We all have bare-metal servres, VPS:es, containers and other things running. Some of them may be exposed openly to the internet, which is populated by autonomous malicious actors, and some may reside on a closed-off network since they contain sensitive data.
And there is a lot of solutions to monitor your servers, since none of us want our resources to be part of a botnet, or mine bitcoins for APTs, or simply have confidential data fall into the wrong hands.
Some of the tools I’ve looked at for this task are check_mk, netmonitor, monit: all of there monitor metrics such as CPU, RAM and network activity. Other tools such as Snort or Falco are designed to particularly detect suspicious activity. And there also are solutions that are hobbled together, like fail2ban actions together with pushover to get notified of intrusion attempts.
So my question to you is - how do you monitor your servers and with what tools? I need some inspiration to know what tooling to settle on to be able that detect unwanted external activity on my resources.
I’m a network guy, so everything in my labs use SNMP because it works with everything. Things that don’t support SNMP are usually replaced and yeeted off the nearest bridge.
For that I use librenms. Simple, open source, and I find it easy to use, for the most part. I put it on a different system than what I’m monitoring because if it shares fate with everything else, it’s not going to be very useful or give me any alerts if there’s a full outage of my main homelab cluster.
Of course, access from the internet to it, is forbidden, and any SNMP is filtered by my firewall. Nothing really gets through for it, so I’m unconcerned about it becoming a target. For the rest of my systems security is mostly reliant on a small set of reverse proxies and firewall rules to keep everything secure.
I use a couple of VPN systems to access the servers remotely, all running on odd ports (if they need port forwards at all). I have multiple to provide redundancy to my remote access, so if one VPN isn’t working due to a crash or something, I have others that should get me some measure of access.
I’m pretty old school, but as I only have 1 server, I just use
ssh
,df
,du
andtop
.Not even htop? That is old school.
Not even btop? That’s middle school.
Not even bottom? That’s elementary school.
Emoji reactions are missing 😂😂😂
Acronyms, initialisms, abbreviations, contractions, and other phrases which expand to something larger, that I’ve seen in this thread:
Fewer Letters More Letters DNS Domain Name Service/System SSL Secure Sockets Layer, for transparent encryption VPN Virtual Private Network VPS Virtual Private Server (opposed to shared hosting)

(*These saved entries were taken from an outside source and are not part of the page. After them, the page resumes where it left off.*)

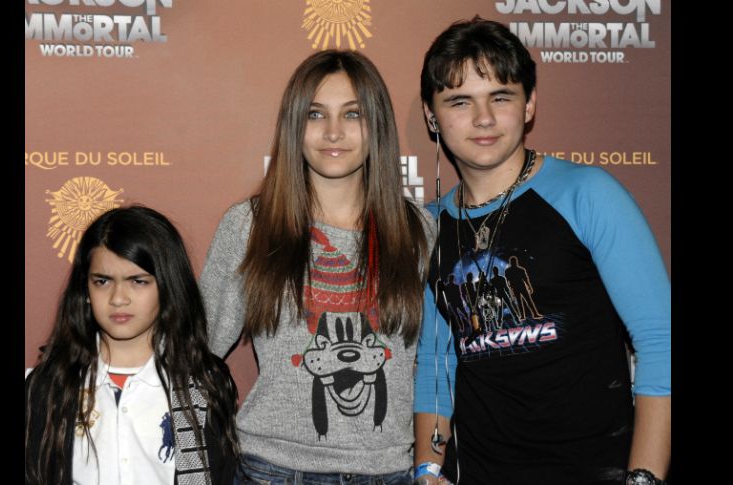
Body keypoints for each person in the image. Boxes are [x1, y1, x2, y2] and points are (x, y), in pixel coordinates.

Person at [412, 16, 671, 485]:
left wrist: (644, 479)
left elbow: (660, 341)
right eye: (460, 101)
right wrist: (427, 470)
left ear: (529, 104)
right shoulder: (429, 227)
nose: (484, 118)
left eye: (501, 97)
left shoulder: (587, 194)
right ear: (432, 116)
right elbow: (435, 366)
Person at [200, 49, 435, 484]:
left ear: (377, 125)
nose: (333, 132)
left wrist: (431, 463)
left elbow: (439, 364)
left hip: (388, 472)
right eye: (315, 114)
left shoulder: (419, 230)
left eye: (352, 114)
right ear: (294, 125)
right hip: (271, 471)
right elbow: (193, 351)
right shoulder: (250, 226)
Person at [25, 206, 239, 485]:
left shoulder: (203, 385)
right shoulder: (50, 385)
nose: (118, 298)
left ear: (168, 286)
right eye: (102, 281)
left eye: (138, 281)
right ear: (85, 290)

3 acronyms in this thread; the most compressed thread commented on today has 7 acronyms.
[Thread #421 for this sub, first seen 10th Jan 2024, 14:55] [FAQ] [Full list] [Contact] [Source code]
Prometheus.
It’s open source, it’s easy to setup, its agents are available for nearly anything including OpenWrt, it can serve the simplest use case of “is it down” as well as much more complicated ones that stem from its ability to collect data over time.
Personally I’m monitoring:
- Is it up?
- Is the storage array healthy?
- Are the services I care about running?
I used to run it ephemerallly - wiping data on restart. Recently started persisting its data so I can see data over the longer run.

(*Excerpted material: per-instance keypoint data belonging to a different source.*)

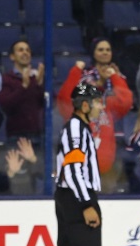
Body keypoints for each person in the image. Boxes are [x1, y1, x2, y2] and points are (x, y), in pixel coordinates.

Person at [47, 83, 108, 246]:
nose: (100, 106)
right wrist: (86, 204)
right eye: (97, 102)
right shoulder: (76, 128)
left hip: (69, 195)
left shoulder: (79, 127)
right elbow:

I’m running checkmk for monitoring but that won’t help you with detection of unwanted logins. For security I’m running crowded.
What’s crowded? I am having trouble searching for it because of its name
Prometheus for metrics
Loki for logs
Grafana for dashboards.
I use node exporter for host metrics (Proxmox/VMs/SFFs/RaspPis/Router) and a number of other *exporters:
- exportarr
- plex-exporter
- unifi-exporter
- bitcoin node exporter
I use the OpenTelemetry collector to collect some of the above metrics, rather than Prometheus itself, as well as docker logs and other log files before shipping them to Prometheus/Loki.

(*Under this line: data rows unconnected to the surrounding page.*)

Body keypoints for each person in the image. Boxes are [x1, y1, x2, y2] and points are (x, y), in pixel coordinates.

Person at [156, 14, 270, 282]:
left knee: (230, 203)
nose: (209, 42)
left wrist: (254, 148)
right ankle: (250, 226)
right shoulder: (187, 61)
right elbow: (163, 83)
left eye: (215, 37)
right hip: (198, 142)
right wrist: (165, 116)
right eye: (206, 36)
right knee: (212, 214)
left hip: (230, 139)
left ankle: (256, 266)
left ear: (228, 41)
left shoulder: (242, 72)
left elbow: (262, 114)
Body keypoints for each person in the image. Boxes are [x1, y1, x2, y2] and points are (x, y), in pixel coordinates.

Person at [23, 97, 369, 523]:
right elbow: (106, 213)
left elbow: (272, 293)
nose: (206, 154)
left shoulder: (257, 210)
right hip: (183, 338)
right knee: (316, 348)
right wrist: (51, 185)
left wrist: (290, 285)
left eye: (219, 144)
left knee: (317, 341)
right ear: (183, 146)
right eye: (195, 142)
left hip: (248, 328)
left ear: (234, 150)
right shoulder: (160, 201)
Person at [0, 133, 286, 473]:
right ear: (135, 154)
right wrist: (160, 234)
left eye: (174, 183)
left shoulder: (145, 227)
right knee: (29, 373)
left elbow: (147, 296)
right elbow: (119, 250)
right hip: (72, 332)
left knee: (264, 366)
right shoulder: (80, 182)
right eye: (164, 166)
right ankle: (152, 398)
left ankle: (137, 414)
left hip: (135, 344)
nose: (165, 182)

Oh, I also scrape metrics from my Traefik containers using OTEL as well.
Have you tried the proxmox exporter? I have tried it briefly for a grafana lab and it seemed pretty good.
I haven’t, but it looks like I’ve got another exporter to install and dashboard to create 😁
UptimeKuma is great, I use it for the simple “are my services up?” and is what I pay most attention to.
I still use zabbix for finer grained monitors though like checking raid status, smartctl, disk space, temperatures, etc.
I’ve been trying out librenms with more custom snmp checks too and am considering going that route instead of zabbix in the future
I don’t do much in the way of monitoring. I guess I should do that.